Il nuovo riformismo francese

Il nuovo governo francese, guidato dal sindaco di Le Havre, Edouard Philippe, esponente del centro-destra repubblicano, segna una netta discontinuità con le consolidate regole della Quinta repubblica. E’ infatti la prima volta dal 1958 che un esecutivo riunisce figure di diversi e contrapposti colori politici. Personalità repubblicane, centriste e socialiste coesistono infatti in una compagine chiamata ad affrontare una delle più complesse fasi politiche del Paese, tra crisi economica, tensioni sociali e sfide europee. Alle legislative di giugno si vedrà poi se la nuova etichetta Republique en Marche creata e promossa dal neo presidente Emmanuel Macron, saprà convincere la maggioranza dei francesi.

Alcuni sondaggi – da prendere con la dovuta cautela – paiono confortare questa ipotesi, confermando che dopo una tornata presidenziale i cittadini tendono a fornire al Capo dello Stato neo eletto una maggioranza coerente al suo progetto politico. Tra un mese vedremo se sarà davvero così. Per intanto siamo di fronte ad un esecutivo di centro nel quale spiccano tra i ministri i nomi di François Bayrou alla Giustizia, dei socialisti Gerard Collomb e Jean-Yves Le Drian, rispettivamente agli Interni e agli Esteri, del repubblicano Bruno Le Maire all’Economia e di Nicolas Hulot all’Ecologia. Una squadra che, nel suo insieme, pare sufficientemente equilibrata ed esperta per rispondere alle attese del Paese, superando certe rigidità destra-sinistra che oggi è bene passino un po’ in secondo piano.

I partiti tradizionali della sinistra e della destra, Partito socialista e repubblicano, bastonati alle presidenziali, per ora abbozzano, coltivando l’idea di una pronta rivincita alle legislative. Nel contempo nelle fila socialiste si parla di un esecutivo troppo spostato a destra, mentre tra quelle repubblicane si ritiene fallito il disegno del Presidente di spaccare il centro-destra. In realtà è presto per dire se la formula del governo Philippe sia una parentesi, che potrebbe chiudersi se i repubblicani, vincessero le elezioni, o qualcosa di duraturo. Nel primo caso si imporrebbe una coabitazione tra il Presidente e la nuova maggioranza, con nuovo premier a Matignon. Qualora però l’attuale quadro fosse confermato si entrerebbe realmente in una diversa, ed inedita, fase politica. Probabilmente un nuovo bipolarismo.

Alla vecchia sinistra un po’ stereotipata tra una consunta ideologia socialista e un tardo ottocentesco laicismo anticlericale, potrebbe sostituirsi un centro-sinistra di stampo riformista cui farebbe da contraltare una destra conservatrice, separata dal centrismo e dunque meno ostile alle istanze del Fronte nazionale. Un nuovo bipolarismo capace di non escludere consistenti pezzi di elettorato, come oggi accade con i votanti del Fn, del tutto privi di un’adeguata rappresentanza parlamentare.

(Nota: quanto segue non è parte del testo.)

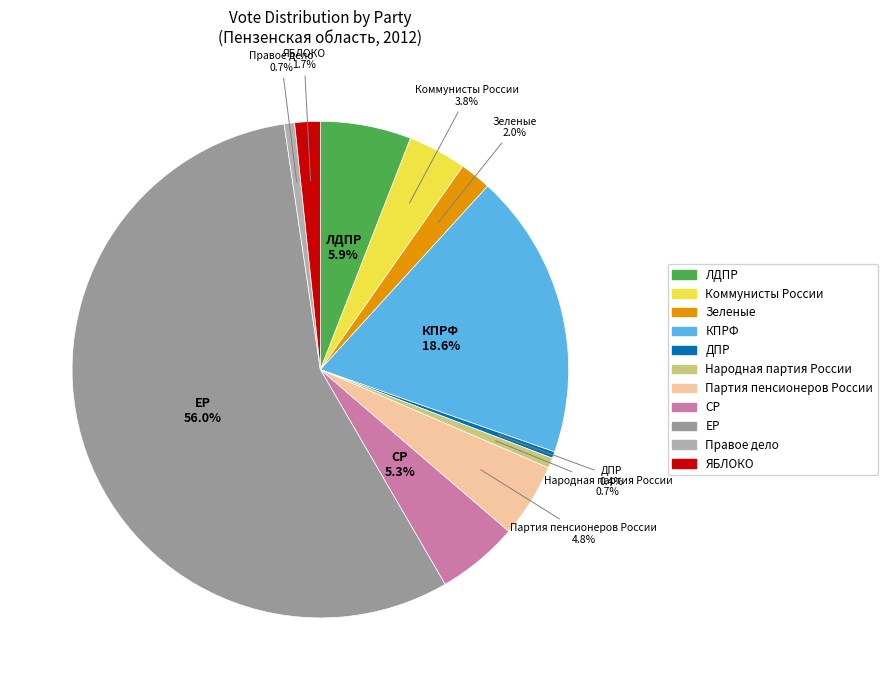

What is the majority slice?

ЕР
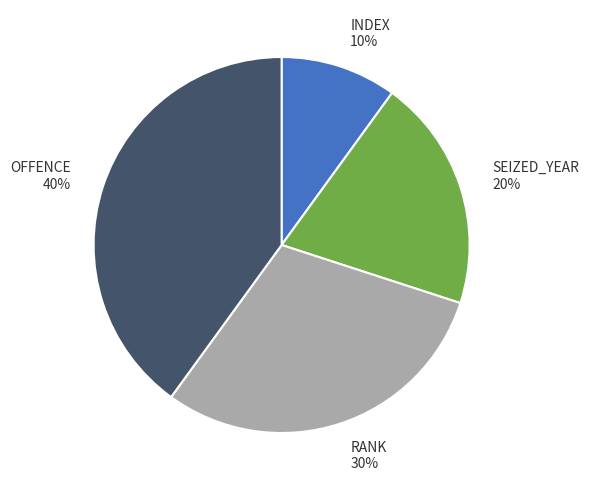

Which category has the biggest portion of the pie?

OFFENCE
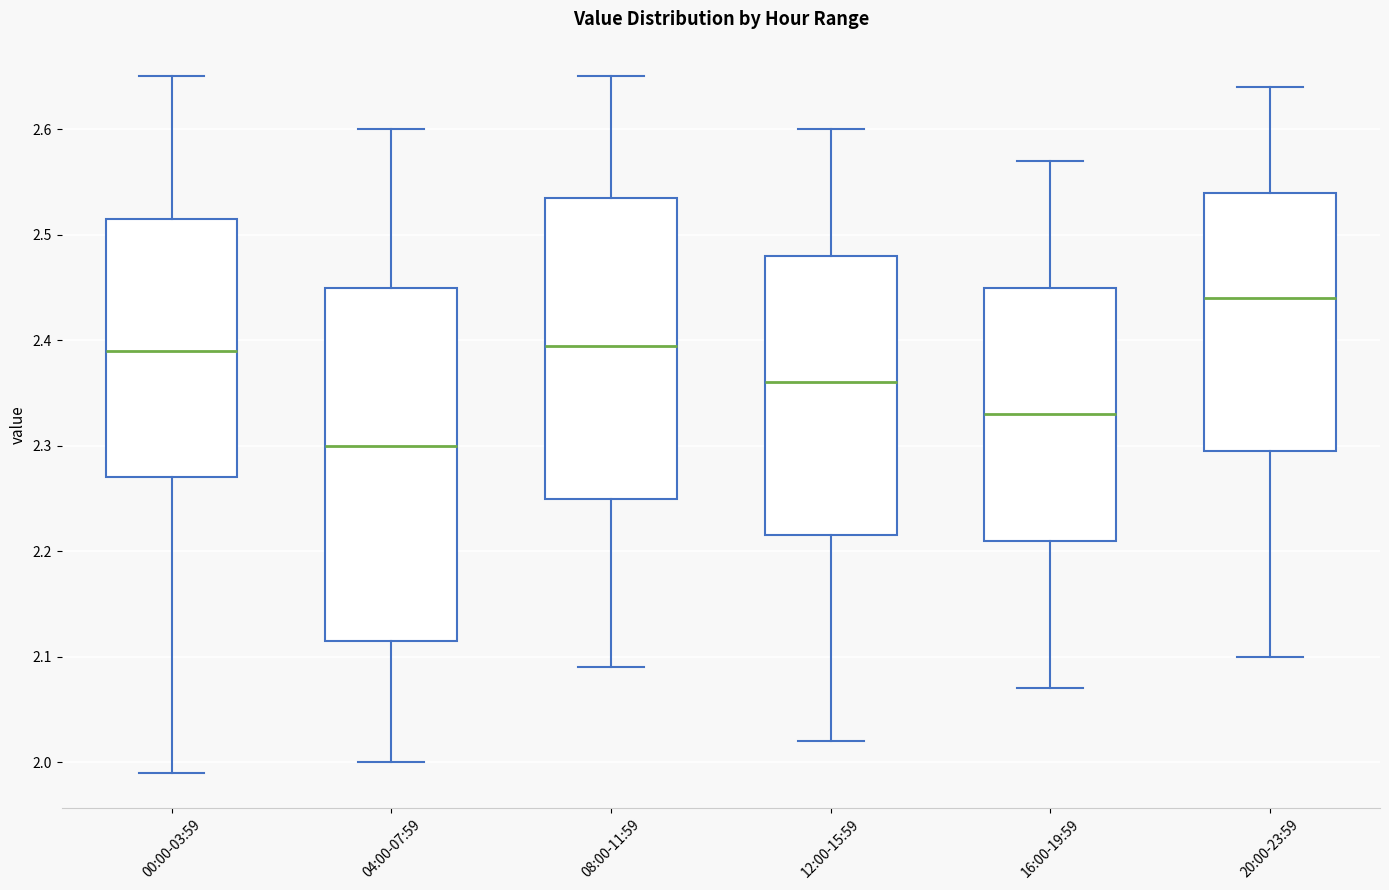

Reading left to right, read every box against the y-axis: the position of its median line, the range the box covers, and the ends of its whiskers. The values are not printed on the chart, so give them approximately, as read against the axis.

00:00-03:59: median 2.39, box 2.27 to 2.52, whiskers 1.99 to 2.65
04:00-07:59: median 2.30, box 2.12 to 2.45, whiskers 2.00 to 2.60
08:00-11:59: median 2.40, box 2.25 to 2.54, whiskers 2.09 to 2.65
12:00-15:59: median 2.36, box 2.22 to 2.48, whiskers 2.02 to 2.60
16:00-19:59: median 2.33, box 2.21 to 2.45, whiskers 2.07 to 2.57
20:00-23:59: median 2.44, box 2.30 to 2.54, whiskers 2.10 to 2.64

In quest’ottica sarebbe sensato, e Macron ha inserito questo punto nel suo programma, introdurre una quota proporzionale nella legge elettorale. L’Assemblea nazionale ne guadagnerebbe in rappresentatività e oltretutto l’assorbimento del Fn nel normale gioco politico servirebbe anche a far maturare la sua classe dirigente, assimilandola finalmente alle altre forze politiche. L’estrema destra perderebbe così quell’aura antisistema che gli permette di lucrare più suffragi di quanti ne meriterebbe per la qualità (si fa per dire) dei suoi programmi e della sua azione politica.

Attenzione però, ed è questo il grande rischio del riformismo macroniano, ad un mero appiattimento su un progetto liberista, pronto a sacrificare i diritti e le protezioni dei lavoratori. Nessun progetto di centro-sinistra, e questo vale dappertutto in Europa (ne tenga conto anche Renzi), può infatti reggere se viene rivolto contro le classi lavoratrici. Altrimenti è poi inutile stupirsi se si queste si fanno attrarre dalle sirene nazionaliste ed antieuropee.